NORTH RICHLAND HILLS, Texas — Quick thinking and selfless action saved a child’s life in North Richland Hills, and on Monday the city honored the first responders and good Samaritan who helped.
It was a Wednesday afternoon in June at Lynda Spurlock Park when Brandi Rowntree heard frantic screaming.
“And she goes 'I can’t swim. Help him. Help! Him!,'” Rowntree said. “All I see are two little Crocs come up through the water.”
Rowntree threw her phone and belongings down, rushed into the water and pulled the 2-year-old boy, Carlos, to safety. She began doing CPR, which she’d learned as a kid herself, but had never had to use.
“He was blue, so I immediately put my hands right here,” Rowntree said, putting her fingers on her neck. “Couldn’t feel anything.”
As she performed CPR, the boy’s aunt called 911 and a dispatcher helped walk Rowntree through what to do, using the Bee Gees hit Stayin’ Alive as the rhythm for chest compressions.
Officer John Hyde was the first to arrive, just minutes after the call for a possible drowning.
“We’re thinking the worst at that point just trying to get there as fast as we can,” he said.
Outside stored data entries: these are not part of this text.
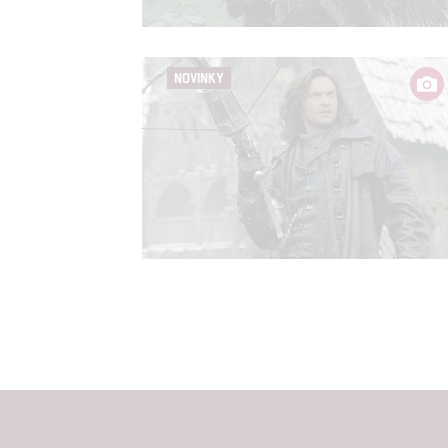
NOVINKY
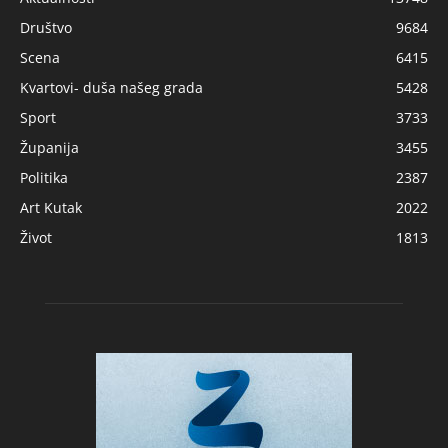
Društvo
9684
Scena
6415
Kvartovi- duša našeg grada
5428
Sport
3733
Županija
3455
Politika
2387
Art Kutak
2022
Život
1813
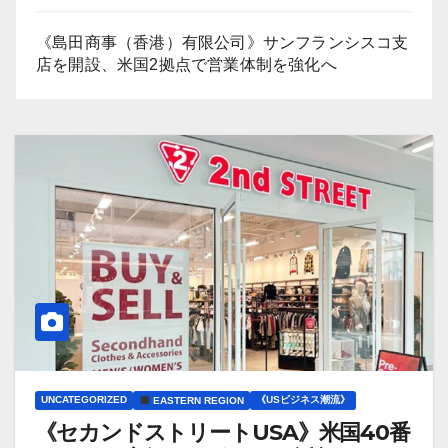
《島田商事（香港）有限公司》サンフランシスコ支
店を開設、米国2拠点で営業体制を強化へ
UNCATEGORIZED
《USビジネス潮流》
EASTERN REGION
《セカンドストリートUSA》米国40番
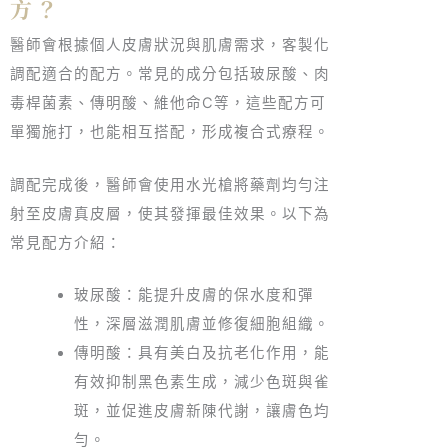
方？
醫師會根據個人皮膚狀況與肌膚需求，客製化
調配適合的配方。常見的成分包括玻尿酸、肉
毒桿菌素、傳明酸、維他命C等，這些配方可
單獨施打，也能相互搭配，形成複合式療程。
調配完成後，醫師會使用水光槍將藥劑均勻注
射至皮膚真皮層，使其發揮最佳效果。以下為
常見配方介紹：
玻尿酸：能提升皮膚的保水度和彈
性，深層滋潤肌膚並修復細胞組織。
傳明酸：具有美白及抗老化作用，能
有效抑制黑色素生成，減少色斑與雀
斑，並促進皮膚新陳代謝，讓膚色均
勻。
Seconds later, officer Rafael Cortes drove his motorcycle up near the pond and helped flip Carlos over with Hyde’s help and pat his back. Body camera video shows the pair begging the boy to spit up water and breathe.
Firefighters arrived soon after and confirmed he was breathing but still had water in his lungs.
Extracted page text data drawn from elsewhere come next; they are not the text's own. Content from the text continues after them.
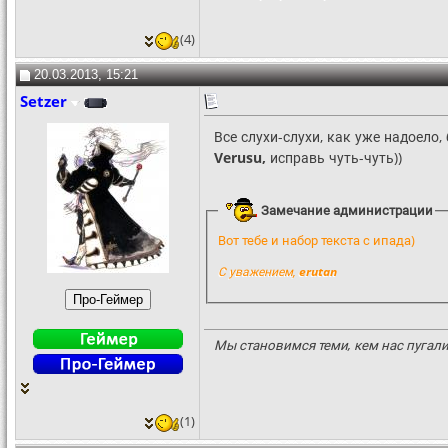
(4)
20.03.2013, 15:21
Setzer
Все слухи-слухи, как уже надоело,
Verusu,
исправь чуть-чуть))
Замечание администрации
Вот тебе и набор текста с ипада)
С уважением,
erutan
Мы становимся теми, кем нас пугали 
(1)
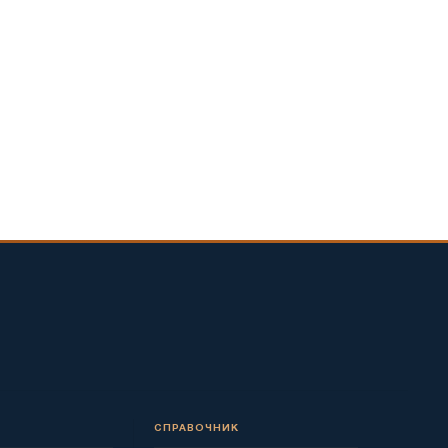
СПРАВОЧНИК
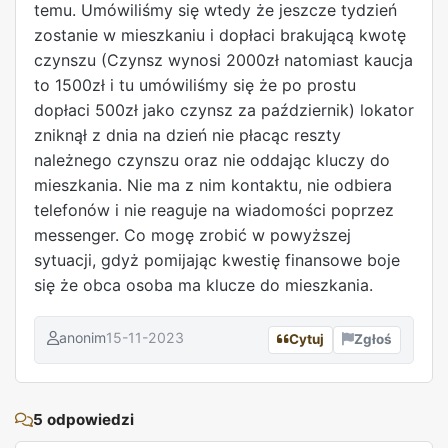
temu. Umówiliśmy się wtedy że jeszcze tydzień
zostanie w mieszkaniu i dopłaci brakującą kwotę
czynszu (Czynsz wynosi 2000zł natomiast kaucja
to 1500zł i tu umówiliśmy się że po prostu
dopłaci 500zł jako czynsz za październik) lokator
zniknął z dnia na dzień nie płacąc reszty
należnego czynszu oraz nie oddając kluczy do
mieszkania. Nie ma z nim kontaktu, nie odbiera
telefonów i nie reaguje na wiadomości poprzez
messenger. Co mogę zrobić w powyższej
sytuacji, gdyż pomijając kwestię finansowe boje
się że obca osoba ma klucze do mieszkania.
anonim
15-11-2023
Cytuj
Zgłoś
REKLAMA
5 odpowiedzi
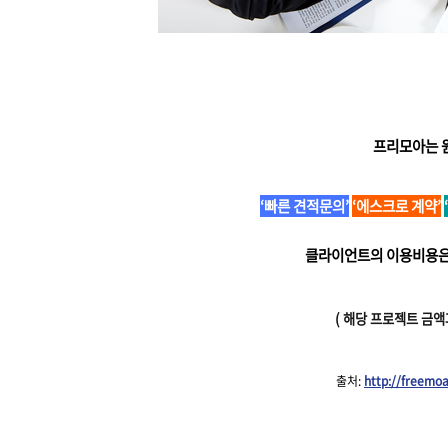
프리모아는 원
‘빠른 견적문의’
‘에스크로 계약’
클라이언트의 이용비용
( 해당 프로젝트 금
출처:
http://freemo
“They actually gave him some oxygen and that’s when he actually took his first big breath and it was like 'phew' and we actually knew he was going to be okay then,” Hyde said. “Without her, we wouldn’t have had a chance.”
“We’re very thankful she was there because every second counts,” Cortes said. “She made all the difference in the world for that kid.”
At Monday’s city council meeting, the city awarded Rowntree with a plaque, recognizing her efforts, and Carlos’ family was reunited with her and the officers.
“I think it’s amazing that they’re doing that. I think it’s well deserved,” Leslie Resendiz, Carlos’ mom said. “That day I literally went and hugged her and cried with her and told her that I was so thankful.”
Rowntree also met Cortes and Hyde for the first time giving them flowers and packages of life savers.
“I’m just so thankful we have a police department like you,” she said.
Rowntree, a mother of four, said she’s now a strong supporter of Collin’s Hope, a group focused on water safety and providing free swimming and CPR lessons.
“it’s so important to us that this is not a problem anymore,” she said.